The remains of human bones provide uneven evidence: they show lesions similar to those seen on the bones of hibernating mammals. More precisely, many of these lesions are pathognomonic and show that these hominids were affected each year by osteomalacia (bone loss), secondary hyperparathyroidism (overgrowth of parathyroid hormone due to increased plasma calcium levels) and osteostrophy. Kidney (complication of kidney failure). According to the researchers, these disorders are persistent for all hibernation; This strategy would have been their only solution to survive in the cold conditions.

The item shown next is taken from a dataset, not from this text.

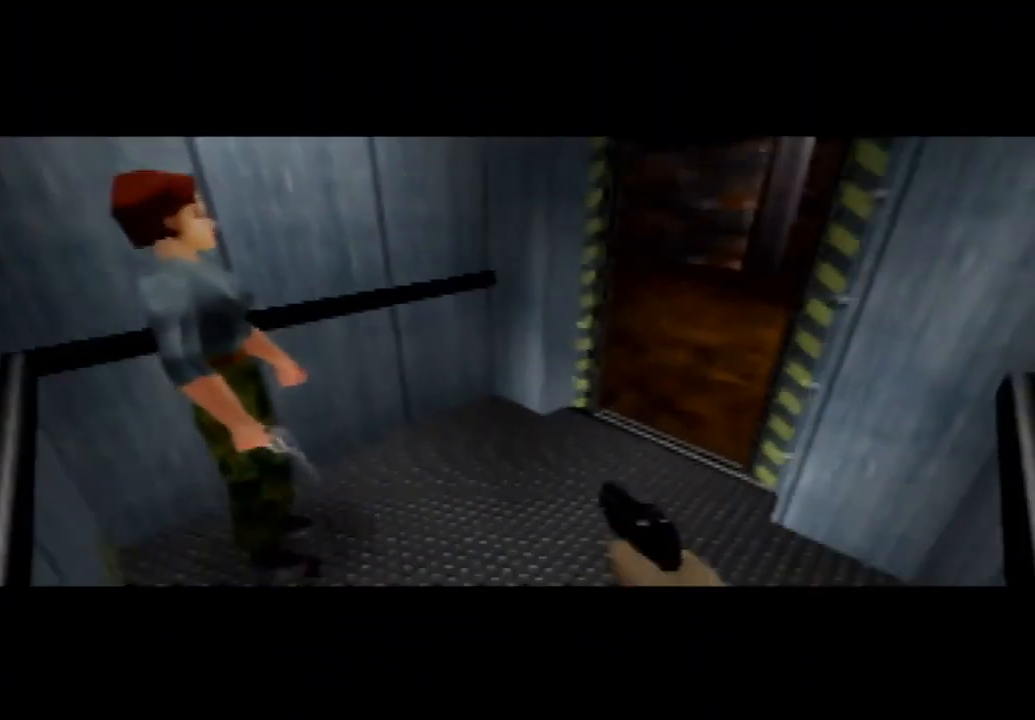
{"dt_ms": 500, "buttons": ["A", "R1"], "left_stick": "center", "events": [[67, "A", "down"], [200, "A", "up"], [300, "A", "down"], [367, "A", "up"], [467, "A", "down"]]}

Deep sleep or simple torture?
Two paleoanthropologists nonetheless examined several countermeasures to test the validity of their hypothesis. For starters, modern Inuit and Sami do not hibernate, although these people live in equally difficult climatic conditions. So we can ask ourselves why would the first men have hibernated? Arsuga and Bartisokas point out that the difference is only substantial in food resources: Inuit and Sami can feed oily fish and reindeer even during winter, so they are not forced to hibernate.
One and a half million years ago, the area around the site of Sima de los Hussos, on the other hand, could not meet the needs of the population: ” L’aridification dELIBErie, At that time, sufficiently high-fat food could not be made available to the people of Sima during the harsh winter, which forced him to resort to hibernation “, Explain to the researchers. However, other experts believe that debate on this topic is ongoing and more research will be needed before claiming that the first hominids went into hibernation. ” There are other explanations for the variation in bones found in the Sima Pit and these need to be fully addressed before coming to any realistic conclusions. Said Patrick Randolph-Quinney, forensic anthropologist at the University of Northumbria in Newcastle.
In addition, Chris Stringer of the Museum of Natural History of London recalls that large mammals such as bears are not actually hibernated: although their heart rate slows, their large bodies cannot adequately lower their core temperature And it remains relatively stable. Thus, they go into very shallow sleep, a type of drowsiness, known as torum or overwintering; The bear is also called a semi-hibernator (as are badgers, raccoons, and constipated).
In a situation like this, the energy needs of the human mind of the people of Sima remain very high, which endangers the survival of individuals. Stringer believes the mark is worthy of detection: ” This idea is attractive and can be tested by examining the genomes of individuals from Sima, Neanderthal, and Denisovans for indications of genetic changes related to the physiology of torma. », He concludes.